--- START ---

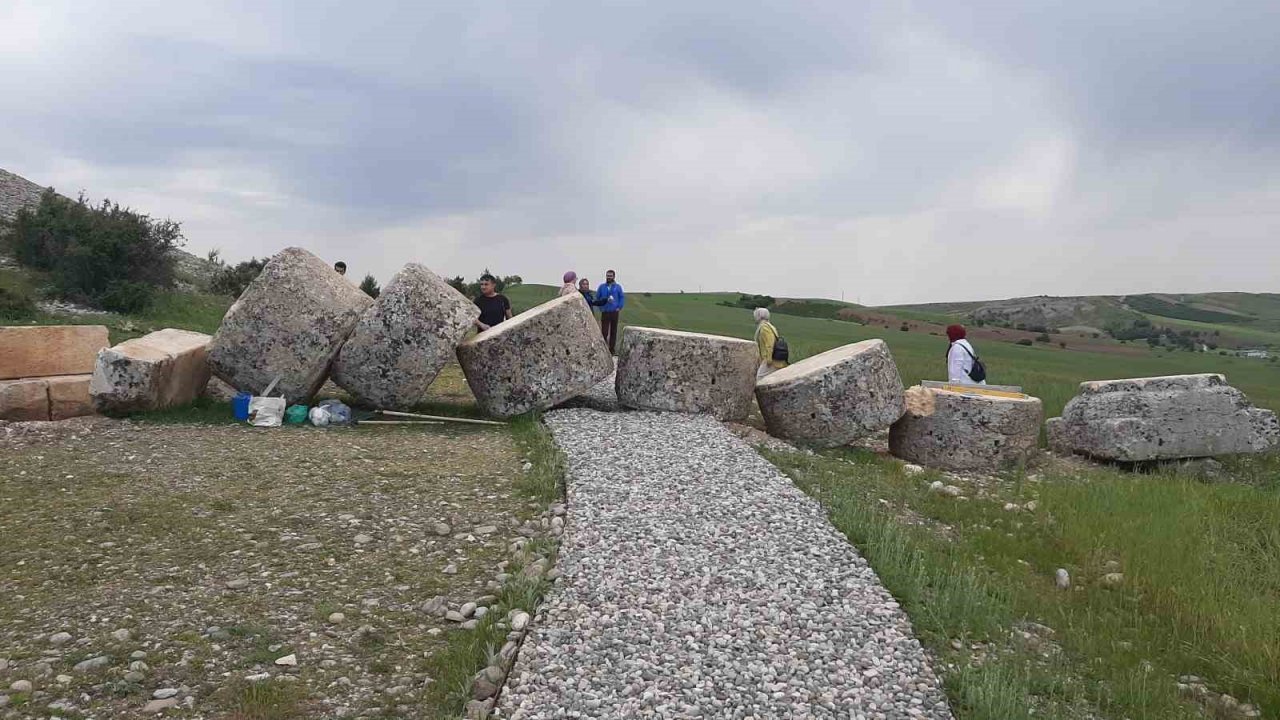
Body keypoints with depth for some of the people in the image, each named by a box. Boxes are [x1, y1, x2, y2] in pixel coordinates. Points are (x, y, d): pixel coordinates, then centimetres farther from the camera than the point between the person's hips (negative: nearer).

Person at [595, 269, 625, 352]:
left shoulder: (618, 287, 4)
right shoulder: (602, 287, 6)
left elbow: (622, 297, 6)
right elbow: (597, 299, 12)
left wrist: (619, 307, -4)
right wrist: (601, 307, 3)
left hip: (614, 312, 1)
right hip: (605, 312, 0)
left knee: (613, 331, 6)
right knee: (604, 331, -7)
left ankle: (612, 348, 14)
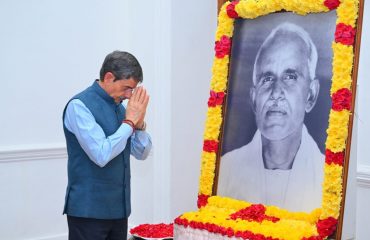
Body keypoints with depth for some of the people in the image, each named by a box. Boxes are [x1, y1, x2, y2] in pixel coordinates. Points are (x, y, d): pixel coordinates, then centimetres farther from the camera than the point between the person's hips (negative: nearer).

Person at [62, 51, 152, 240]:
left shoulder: (119, 105, 7)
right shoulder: (79, 105, -13)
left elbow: (141, 153, 10)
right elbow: (102, 155, -23)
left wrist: (139, 122, -7)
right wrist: (129, 121, -15)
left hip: (118, 207, 7)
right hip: (89, 209, -7)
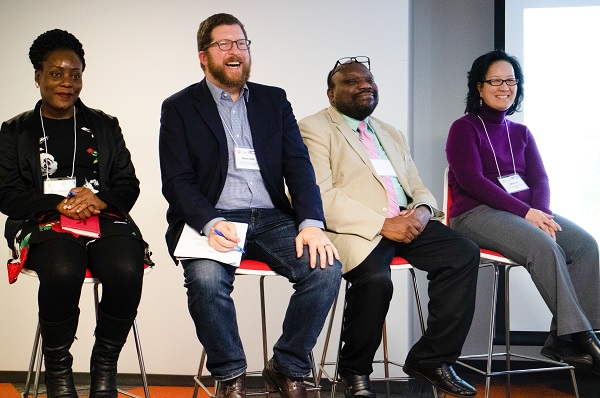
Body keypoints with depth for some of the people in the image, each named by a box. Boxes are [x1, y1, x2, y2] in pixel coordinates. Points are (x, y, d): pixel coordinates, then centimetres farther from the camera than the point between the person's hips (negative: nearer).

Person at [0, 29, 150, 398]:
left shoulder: (105, 126, 20)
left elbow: (129, 186, 14)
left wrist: (100, 199, -10)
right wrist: (59, 204, -11)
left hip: (105, 218, 2)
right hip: (44, 224, -1)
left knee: (126, 269, -33)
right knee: (62, 271, -37)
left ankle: (105, 364, -11)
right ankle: (57, 367, -14)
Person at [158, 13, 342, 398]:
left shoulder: (274, 100, 16)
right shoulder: (179, 108, 8)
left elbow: (298, 165, 6)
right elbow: (177, 181, -2)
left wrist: (311, 223, -12)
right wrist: (210, 223, -22)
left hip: (271, 218, 3)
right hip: (211, 219, -3)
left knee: (326, 267, -24)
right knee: (206, 277, -34)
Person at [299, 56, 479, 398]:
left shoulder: (392, 135, 26)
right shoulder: (314, 130, 2)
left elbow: (419, 188, 23)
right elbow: (321, 196, -11)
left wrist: (422, 210, -3)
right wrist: (382, 224, -18)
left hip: (405, 222, 7)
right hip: (356, 229, -6)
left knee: (465, 254, -17)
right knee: (375, 279, -34)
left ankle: (432, 358, -6)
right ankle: (355, 370, -7)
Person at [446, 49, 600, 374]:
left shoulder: (521, 133, 20)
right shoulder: (464, 129, 3)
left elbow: (540, 179, 10)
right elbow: (472, 181, -10)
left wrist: (541, 213, -14)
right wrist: (526, 212, -18)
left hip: (528, 212, 6)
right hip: (477, 214, -6)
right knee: (544, 247, -33)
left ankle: (563, 337, -21)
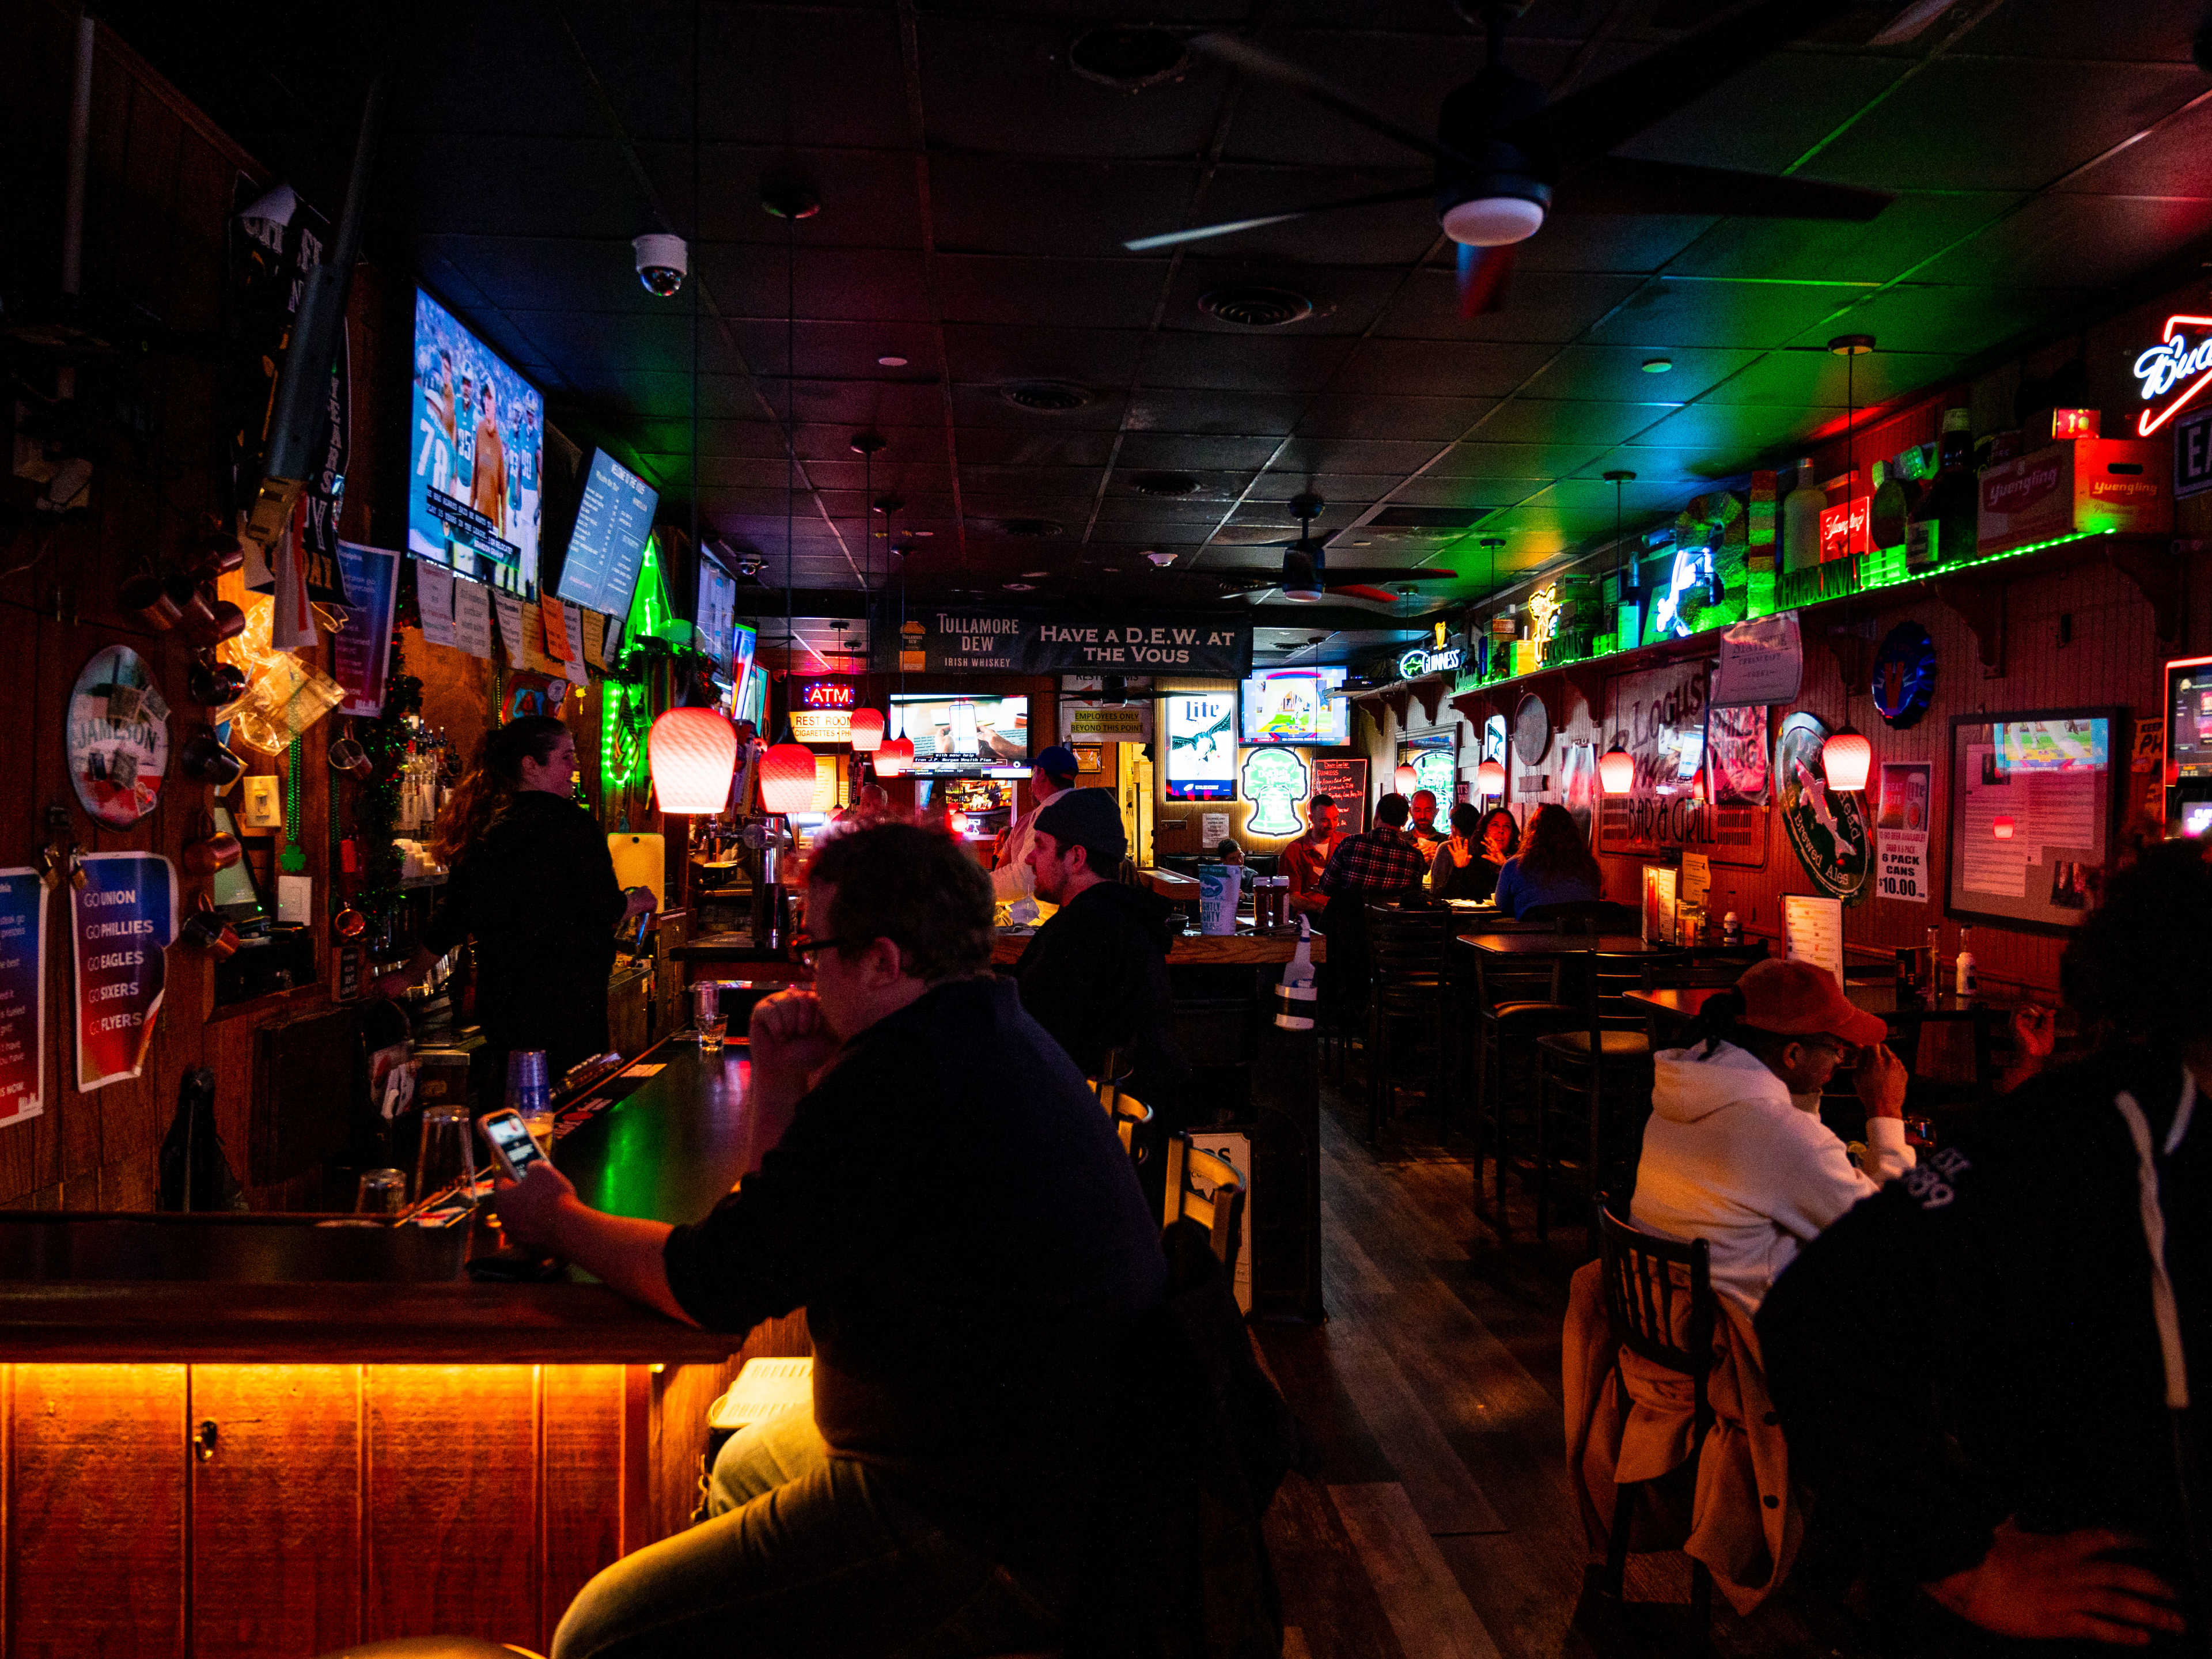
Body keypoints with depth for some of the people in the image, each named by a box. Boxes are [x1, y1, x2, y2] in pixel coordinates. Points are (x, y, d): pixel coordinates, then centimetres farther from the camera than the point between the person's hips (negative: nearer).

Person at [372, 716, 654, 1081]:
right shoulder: (569, 822, -11)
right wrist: (637, 903, 13)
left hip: (499, 1004, 7)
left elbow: (450, 920, 17)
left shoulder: (482, 831, 10)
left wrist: (409, 976, 33)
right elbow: (606, 910, -11)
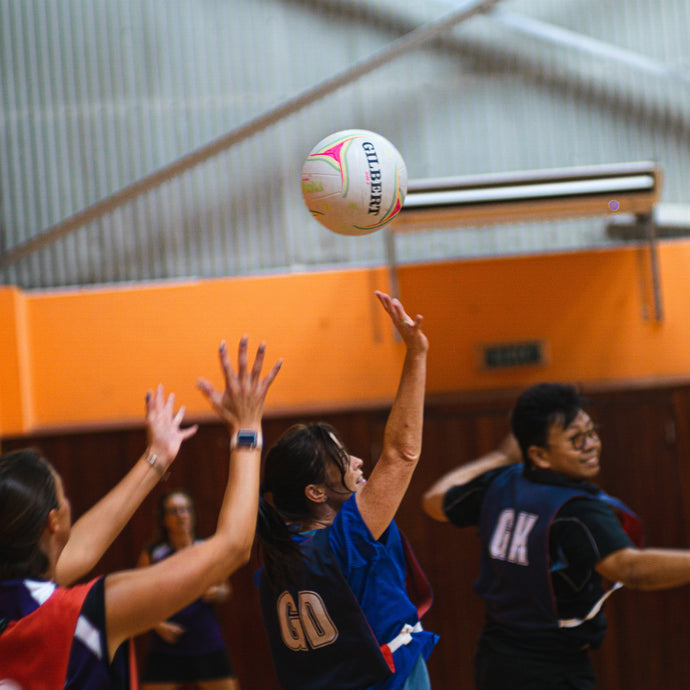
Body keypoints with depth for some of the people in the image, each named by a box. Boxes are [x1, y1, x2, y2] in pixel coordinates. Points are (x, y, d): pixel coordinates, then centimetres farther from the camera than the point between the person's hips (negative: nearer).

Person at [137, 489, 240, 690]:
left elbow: (225, 589, 14)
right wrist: (159, 625, -14)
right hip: (165, 649, -1)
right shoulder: (152, 554, -1)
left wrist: (216, 593, -9)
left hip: (207, 644, 1)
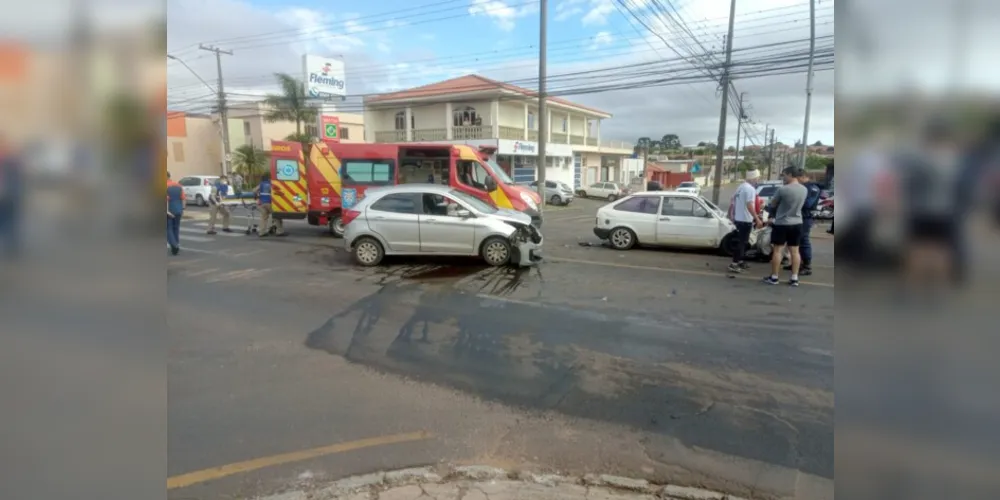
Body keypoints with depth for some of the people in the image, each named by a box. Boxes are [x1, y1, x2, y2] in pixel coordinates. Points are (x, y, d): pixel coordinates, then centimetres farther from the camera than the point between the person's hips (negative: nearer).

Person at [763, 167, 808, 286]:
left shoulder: (782, 189, -18)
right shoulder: (804, 190, 3)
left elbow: (772, 205, -5)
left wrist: (768, 207, 16)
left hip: (781, 224, -6)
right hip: (797, 223, 6)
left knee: (777, 250, 3)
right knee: (794, 251, 10)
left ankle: (774, 277, 8)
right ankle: (794, 278, 12)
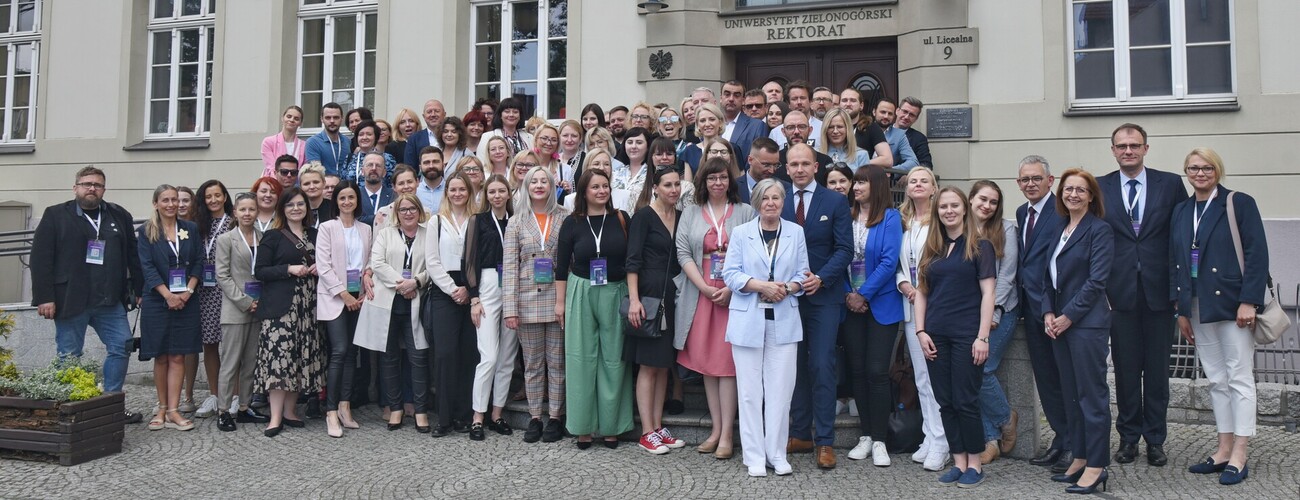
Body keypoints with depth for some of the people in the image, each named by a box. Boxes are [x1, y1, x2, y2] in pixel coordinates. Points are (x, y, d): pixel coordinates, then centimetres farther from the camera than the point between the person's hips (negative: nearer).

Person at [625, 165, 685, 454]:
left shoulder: (681, 217, 11)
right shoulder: (644, 215, -7)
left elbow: (681, 259, 14)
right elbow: (633, 260, -12)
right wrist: (634, 300, -19)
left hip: (672, 297, 6)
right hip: (648, 293, -6)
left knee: (664, 364, 10)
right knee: (648, 365, -2)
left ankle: (658, 427, 18)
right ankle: (647, 433, 4)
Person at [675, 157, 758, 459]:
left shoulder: (745, 213, 5)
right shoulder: (690, 214, 11)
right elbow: (683, 253, 3)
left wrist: (732, 288, -13)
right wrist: (706, 289, -8)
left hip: (734, 295, -3)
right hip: (700, 295, 3)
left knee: (726, 362, -4)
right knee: (706, 362, 5)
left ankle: (726, 434, 1)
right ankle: (716, 428, 14)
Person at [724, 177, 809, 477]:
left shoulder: (796, 232, 10)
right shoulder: (741, 233, 6)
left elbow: (802, 274, 9)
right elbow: (730, 273, -1)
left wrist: (786, 289, -12)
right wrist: (762, 286, -15)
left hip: (784, 320, 1)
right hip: (748, 320, -1)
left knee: (780, 389, 2)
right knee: (750, 391, 1)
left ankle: (777, 454, 12)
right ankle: (754, 456, 9)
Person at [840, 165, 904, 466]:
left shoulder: (890, 218, -4)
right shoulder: (847, 216, 7)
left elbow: (888, 262, -11)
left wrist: (864, 295, -12)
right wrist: (847, 294, -5)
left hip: (881, 304, -4)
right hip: (851, 304, 4)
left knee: (877, 372, -5)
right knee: (857, 371, 7)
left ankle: (879, 441, 5)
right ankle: (865, 436, 18)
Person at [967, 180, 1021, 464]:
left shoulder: (1006, 230, 0)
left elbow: (1006, 275, -4)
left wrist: (992, 312, -10)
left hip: (1000, 311, -3)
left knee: (982, 370, -13)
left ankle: (1006, 418, 15)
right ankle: (992, 439, 7)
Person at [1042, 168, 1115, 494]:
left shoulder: (1099, 231, -6)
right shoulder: (1058, 232, 15)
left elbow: (1096, 280, -13)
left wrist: (1068, 316, -14)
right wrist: (1048, 313, 0)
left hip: (1087, 323, -7)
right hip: (1058, 323, 8)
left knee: (1092, 393, -3)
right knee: (1071, 394, 12)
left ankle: (1096, 467, 3)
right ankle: (1080, 459, 21)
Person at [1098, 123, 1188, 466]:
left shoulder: (1171, 184, 4)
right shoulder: (1099, 188, 4)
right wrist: (1099, 289, -4)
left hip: (1159, 292, 0)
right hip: (1120, 292, 0)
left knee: (1158, 368, 7)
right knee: (1125, 368, 7)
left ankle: (1155, 440, 19)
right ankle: (1128, 437, 19)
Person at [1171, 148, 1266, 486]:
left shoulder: (1239, 203, -3)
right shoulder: (1181, 211, 13)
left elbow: (1257, 254, -9)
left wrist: (1249, 302, -16)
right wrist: (1182, 310, 11)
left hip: (1231, 304, -6)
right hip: (1198, 308, 6)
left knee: (1239, 378, 0)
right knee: (1217, 381, 11)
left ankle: (1238, 457, 4)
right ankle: (1223, 451, 18)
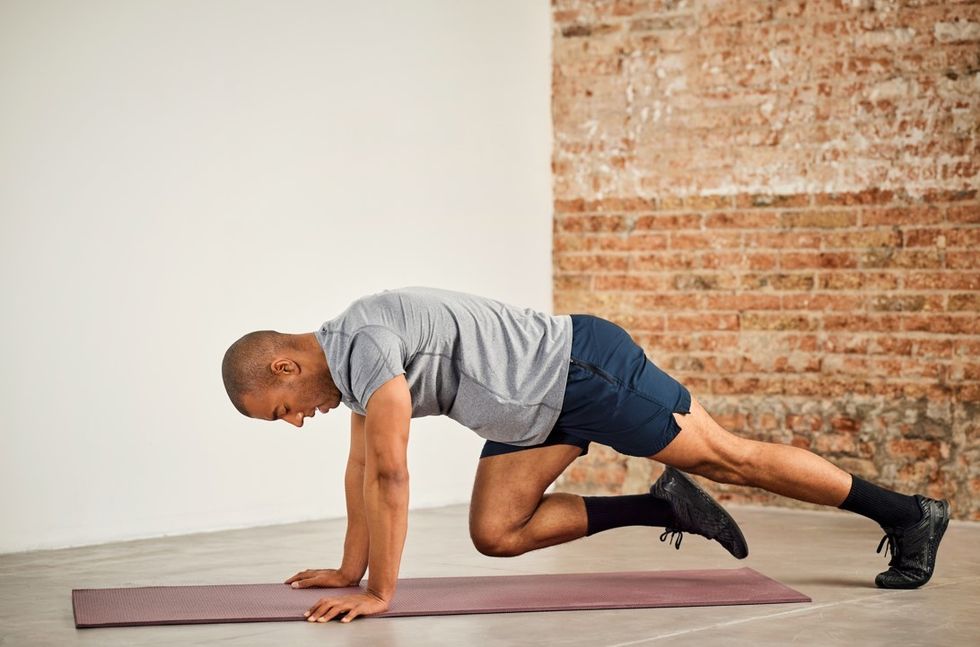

--- END ---

_What is expected_: What's needed is an exact copy of the lines above from the one with "right hip: (165, 649, -1)" through the one with "left shoulder: (782, 189, -18)", both included; the pictures stay out.

_Answer section_:
right hip: (165, 649, -1)
right shoulder: (152, 554, -1)
left wrist: (216, 593, -9)
left hip: (207, 644, 1)
Body keypoints with depth for some of the people in the image, each named by a box. Boxes are [x1, y1, x2, y2] in pixel coordinates. Points are (x, y, d): pixel coordinates, then centimetres farther from the camera than the point between the person's hips (negative: nearer).

Person at [763, 167, 808, 286]:
left shoulder: (782, 189, -18)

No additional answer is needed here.